Damiano and Biagio have been producing and painting these carts for 40 years collectively and feel called to promote their know-how and tradition. “We’re proud of our craft because it’s something that was passed down to us orally. Producing Sicilian Carts isn’t something you learn at school, from a book or online. It’s something that you learn from a maestro by training in his workshop,” explains Damiano.
100 years ago, the cart owner was a worldly businessman. Traveling for work was dangerous, but prestigious, so the cart was a status symbol that demonstrated the cart owner’s professionalism and financial success. The more intricate the paintings, the more the businessman had invested in a talented craftsman. “The cart was also a source of pride for the painter, who could demonstrate his talents to the world beyond his town,” says Damiano.
Like dialects and traditions, the style of each painted cart varied widely between artists and between towns. But what they had in common was thematic: the carts were painted with stories of heroes or religious figures who conveyed the ideals of chivalry, honor, faith and justice. Orlando Furioso, a Christian knight with an unrequited love for princess Angelica, makes a frequent appearance on the carts as well as in Sicily’s puppet tradition. The carts would be drawn by horses or donkeys similarly outfitted with vibrant details.
Today, the Carretto Siciliano is only used for weddings or folk festivals, though Damiano and Biagio continue to produce them. “As artisans, it’s our job to help preserve and communicate the tradition,” says Damiano. “We invite visitors to tour our bottega, we travel to other workshops to share knowledge, and we go to schools to tell children about our craft. With bright colors and shapes, the carts are a visceral experience that grab your attention – so they’re a great storytelling tool for children.”

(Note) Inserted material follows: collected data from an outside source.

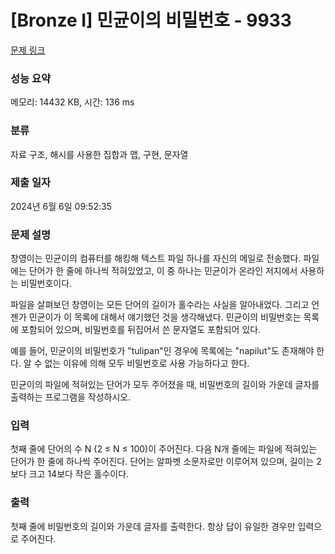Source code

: # [Bronze I] 민균이의 비밀번호 - 9933 

[문제 링크](https://www.acmicpc.net/problem/9933) 

### 성능 요약

메모리: 14432 KB, 시간: 136 ms

### 분류

자료 구조, 해시를 사용한 집합과 맵, 구현, 문자열

### 제출 일자

2024년 6월 6일 09:52:35

### 문제 설명

<p>창영이는 민균이의 컴퓨터를 해킹해 텍스트 파일 하나를 자신의 메일로 전송했다. 파일에는 단어가 한 줄에 하나씩 적혀있었고, 이 중 하나는 민균이가 온라인 저지에서 사용하는 비밀번호이다.</p>

<p>파일을 살펴보던 창영이는 모든 단어의 길이가 홀수라는 사실을 알아내었다. 그리고 언젠가 민균이가 이 목록에 대해서 얘기했던 것을 생각해냈다. 민균이의 비밀번호는 목록에 포함되어 있으며, 비밀번호를 뒤집어서 쓴 문자열도 포함되어 있다.</p>

<p>예를 들어, 민균이의 비밀번호가 "tulipan"인 경우에 목록에는 "napilut"도 존재해야 한다. 알 수 없는 이유에 의해 모두 비밀번호로 사용 가능하다고 한다.</p>

<p>민균이의 파일에 적혀있는 단어가 모두 주어졌을 때, 비밀번호의 길이와 가운데 글자를 출력하는 프로그램을 작성하시오.</p>

### 입력 

 <p>첫째 줄에 단어의 수 N (2 ≤ N ≤ 100)이 주어진다. 다음 N개 줄에는 파일에 적혀있는 단어가 한 줄에 하나씩 주어진다. 단어는 알파벳 소문자로만 이루어져 있으며, 길이는 2보다 크고 14보다 작은 홀수이다.</p>

### 출력 

 <p>첫째 줄에 비밀번호의 길이와 가운데 글자를 출력한다. 항상 답이 유일한 경우만 입력으로 주어진다.</p>

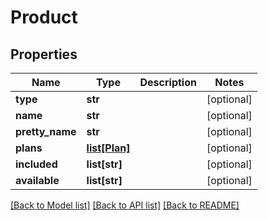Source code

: # Product

## Properties
Name | Type | Description | Notes
------------ | ------------- | ------------- | -------------
**type** | **str** |  | [optional] 
**name** | **str** |  | [optional] 
**pretty_name** | **str** |  | [optional] 
**plans** | [**list[Plan]**](Plan.md) |  | [optional] 
**included** | **list[str]** |  | [optional] 
**available** | **list[str]** |  | [optional] 

[[Back to Model list]](../README.md#documentation-for-models) [[Back to API list]](../README.md#documentation-for-api-endpoints) [[Back to README]](../README.md)

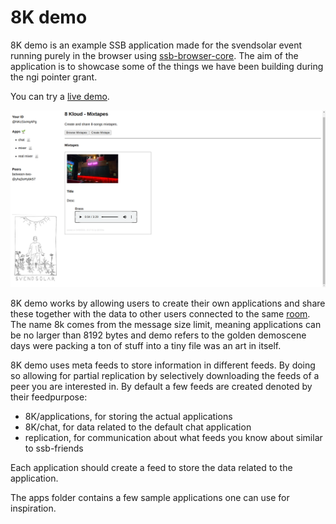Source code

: <!--
SPDX-FileCopyrightText: 2021 Anders Rune Jensen <arj03@protonmail.ch>

SPDX-License-Identifier: CC0-1.0
-->

# 8K demo

8K demo is an example SSB application made for the svendsolar event
running purely in the browser using [ssb-browser-core]. The aim of the
application is to showcase some of the things we have been building
during the ngi pointer grant.

You can try a [live demo].

![Screenshot of 8K demo][screenshot]

8K demo works by allowing users to create their own applications and
share these together with the data to other users connected to the
same [room]. The name 8k comes from the message size limit, meaning
applications can be no larger than 8192 bytes and demo refers to the
golden demoscene days were packing a ton of stuff into a tiny file was
an art in itself.

8K demo uses meta feeds to store information in different feeds. By
doing so allowing for partial replication by selectively downloading
the feeds of a peer you are interested in. By default a few feeds are
created denoted by their feedpurpose:

 - 8K/applications, for storing the actual applications
 - 8K/chat, for data related to the default chat application
 - replication, for communication about what feeds you know about
   similar to ssb-friends

Each application should create a feed to store the data related to the
application.

The apps folder contains a few sample applications one can use for
inspiration.

[screenshot]: screenshot.png
[ssb-browser-core]: https://github.com/arj03/ssb-browser-core
[room]: https://github.com/ssb-ngi-pointer/go-ssb-room/
[live demo]: https://8kdemo.between-two-worlds.dk/
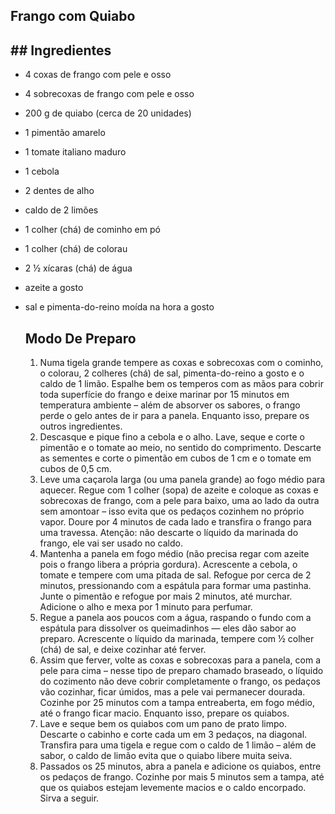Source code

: ## Frango com Quiabo

## ##  Ingredientes

- 4 coxas de frango com pele e osso

- 4 sobrecoxas de frango com pele e osso

- 200 g de quiabo (cerca de 20 unidades)

- 1 pimentão amarelo

- 1 tomate italiano maduro 

- 1 cebola

- 2 dentes de alho

- caldo de 2 limões

- 1 colher (chá) de cominho em pó 

- 1 colher (chá) de  colorau

- 2 ½  xícaras (chá) de água

- azeite a gosto 

- sal e pimenta-do-reino moída na hora a gosto 

  ## Modo De Preparo

  1. Numa tigela grande tempere as coxas e sobrecoxas com o cominho, o  colorau, 2 colheres (chá) de sal, pimenta-do-reino a gosto e o caldo de 1 limão. Espalhe bem os temperos com as mãos para cobrir toda superfície  do frango e deixe marinar por 15 minutos em temperatura ambiente – além  de absorver os sabores, o frango perde o gelo antes de ir para a panela. Enquanto isso, prepare os outros ingredientes.
  2. Descasque e pique fino a cebola e o alho. Lave, seque e corte o  pimentão e o tomate ao meio, no sentido do comprimento. Descarte as  sementes e corte o pimentão em cubos de 1 cm e o tomate em cubos de 0,5  cm.
  3. Leve uma caçarola larga (ou uma panela grande) ao fogo médio para  aquecer. Regue com 1 colher (sopa) de azeite e coloque as coxas e  sobrecoxas de frango, com a pele para baixo, uma ao lado da outra sem  amontoar – isso evita que os pedaços cozinhem no próprio vapor. Doure  por 4 minutos de cada lado e transfira o frango para uma travessa.  Atenção: não descarte o líquido da marinada do frango, ele vai ser usado no caldo.
  4. Mantenha a panela em fogo médio (não precisa regar com azeite pois o frango libera a própria gordura). Acrescente a cebola, o tomate e  tempere com uma pitada de sal. Refogue por cerca de 2 minutos,  pressionando com a espátula para formar uma pastinha. Junte o pimentão e refogue por mais 2 minutos, até murchar. Adicione o alho e mexa por 1  minuto para perfumar. 
  5. Regue a panela aos poucos com a água, raspando o fundo com a  espátula para dissolver os queimadinhos — eles dão sabor ao preparo.  Acrescente o líquido da marinada, tempere com ½ colher (chá) de sal, e  deixe cozinhar até ferver.
  6. Assim que ferver, volte as coxas e sobrecoxas para a panela, com a  pele para cima – nesse tipo de preparo chamado braseado, o líquido do  cozimento não deve cobrir completamente o frango, os pedaços vão  cozinhar, ficar úmidos, mas a pele vai permanecer dourada. Cozinhe por  25 minutos com a tampa entreaberta, em fogo médio, até o frango ficar  macio. Enquanto isso, prepare os quiabos.
  7. Lave e seque bem os quiabos com um pano de prato limpo. Descarte o  cabinho e corte cada um em 3 pedaços, na diagonal. Transfira para uma  tigela e regue com o caldo de 1 limão – além de sabor, o caldo de limão  evita que o quiabo libere muita seiva.
  8. Passados os 25 minutos, abra a panela e adicione os quiabos, entre  os pedaços de frango. Cozinhe por mais 5 minutos sem a tampa, até que os quiabos estejam levemente macios e o caldo encorpado. Sirva a seguir.



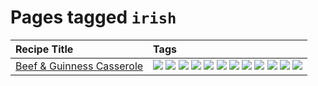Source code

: # Pages tagged `irish`

|Recipe Title|Tags
|:---|:---|
|[Beef & Guinness Casserole](../recipes/beefandguinnesscasserole.md)|[![](https://img.shields.io/badge/tag-amazing-8ce73b)](../tags/amazing.md) [![](https://img.shields.io/badge/tag-baked-062ab)](../tags/baked.md) [![](https://img.shields.io/badge/tag-beef-8344b1)](../tags/beef.md) [![](https://img.shields.io/badge/tag-casserole-3a4f8e)](../tags/casserole.md) [![](https://img.shields.io/badge/tag-dinner-91514)](../tags/dinner.md) [![](https://img.shields.io/badge/tag-guinness-6984a1)](../tags/guinness.md) [![](https://img.shields.io/badge/tag-irish-bb15fd)](../tags/irish.md) [![](https://img.shields.io/badge/tag-large_quantity-eadebe)](../tags/large_quantity.md) [![](https://img.shields.io/badge/tag-long_cook_time-5b6ac0)](../tags/long_cook_time.md) [![](https://img.shields.io/badge/tag-long_prep_time-95446)](../tags/long_prep_time.md) [![](https://img.shields.io/badge/tag-messy-4d8aaa)](../tags/messy.md) [![](https://img.shields.io/badge/tag-tricky-acbc2f)](../tags/tricky.md)|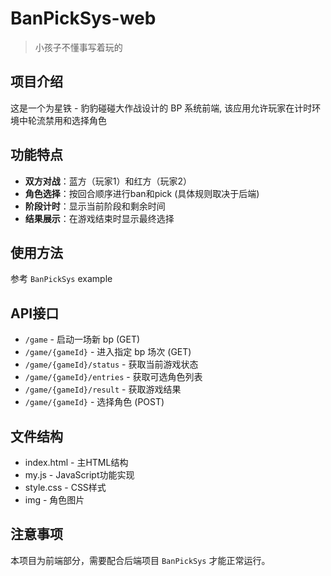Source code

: # BanPickSys-web

> 小孩子不懂事写着玩的

## 项目介绍

这是一个为星铁 - 豹豹碰碰大作战设计的 BP 系统前端, 该应用允许玩家在计时环境中轮流禁用和选择角色

## 功能特点

- **双方对战**：蓝方（玩家1）和红方（玩家2）
- **角色选择**：按回合顺序进行ban和pick (具体规则取决于后端)
- **阶段计时**：显示当前阶段和剩余时间
- **结果展示**：在游戏结束时显示最终选择

## 使用方法

参考 `BanPickSys` example

## API接口

- `/game` - 启动一场新 bp (GET)
- `/game/{gameId}` - 进入指定 bp 场次 (GET)
- `/game/{gameId}/status` - 获取当前游戏状态
- `/game/{gameId}/entries` - 获取可选角色列表
- `/game/{gameId}/result` - 获取游戏结果
- `/game/{gameId}` - 选择角色 (POST)

## 文件结构

- index.html - 主HTML结构
- my.js - JavaScript功能实现
- style.css - CSS样式
- img - 角色图片

## 注意事项

本项目为前端部分，需要配合后端项目 `BanPickSys` 才能正常运行。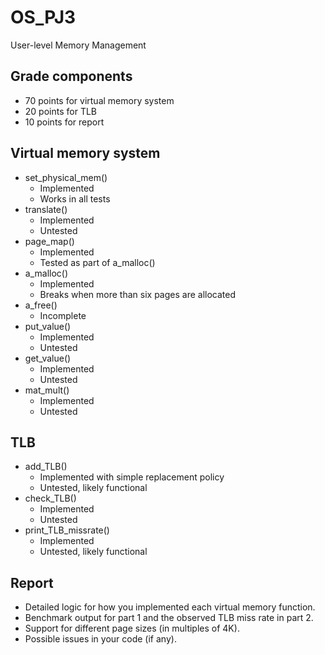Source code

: # OS_PJ3
User-level Memory Management

## Grade components

- 70 points for virtual memory system
- 20 points for TLB
- 10 points for report

## Virtual memory system

- set_physical_mem()
  - Implemented
  - Works in all tests
- translate()
  - Implemented
  - Untested
- page_map()
  - Implemented
  - Tested as part of a_malloc()
- a_malloc()
  - Implemented
  - Breaks when more than six pages are allocated
- a_free()
  - Incomplete
- put_value()
  - Implemented
  - Untested
- get_value()
  - Implemented
  - Untested
- mat_mult()
  - Implemented
  - Untested

## TLB

- add_TLB()
  - Implemented with simple replacement policy
  - Untested, likely functional
- check_TLB()
  - Implemented
  - Untested
- print_TLB_missrate()
  - Implemented
  - Untested, likely functional

## Report

- Detailed logic for how you implemented each virtual memory function.
- Benchmark output for part 1 and the observed TLB miss rate in part 2.
- Support for different page sizes (in multiples of 4K).
- Possible issues in your code (if any).
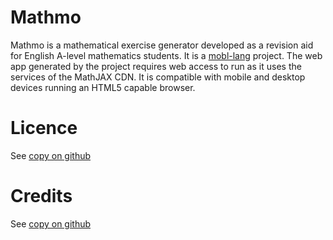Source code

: Mathmo
======

Mathmo is a mathematical exercise generator developed as a revision aid for English A-level mathematics students. It is a <a href="www.mobl-lang.org">mobl-lang</a> project. The web app generated by the project requires web access to run as it uses the services of the MathJAX CDN. It is compatible with mobile and desktop devices running an HTML5 capable browser.

Licence
=======
See <a href="http://github.com/gmp26/mathmo/blob/master/licence.html">copy on github</a>
	
Credits
=======
See <a href="http://github.com/gmp26/mathmo/blob/master/credits.html">copy on github</a>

In fact, it was a brightly colored Fiat 500 that caught my eye in Ragusa years ago and lured me into Cinabro Carretti’s workshop to learn about this trade. Famed photographer Steve McCurry, too, photographed the artisans at work during one of his trips to the island. Even Dolce & Gabbana, the Italian fashion house that bills itself as a cultural ambassador for Sicily, sought out Damiano and Biagio for a collaboration with Smeg on their “Sicily is my Love” line of kitchen appliances. “From toasters and citrus juicers to mixers and refrigerators, we treated each object as if it were a cart – filling in every empty space with a design,” says Damiano. And they have also designed tins for Fiasconaro’s artisanal panettoni.
“We do this work for passion, because we love the Sicilian cart – we love these colors and this art form. We’re always looking for creative ways to share our heritage with the world,” he adds.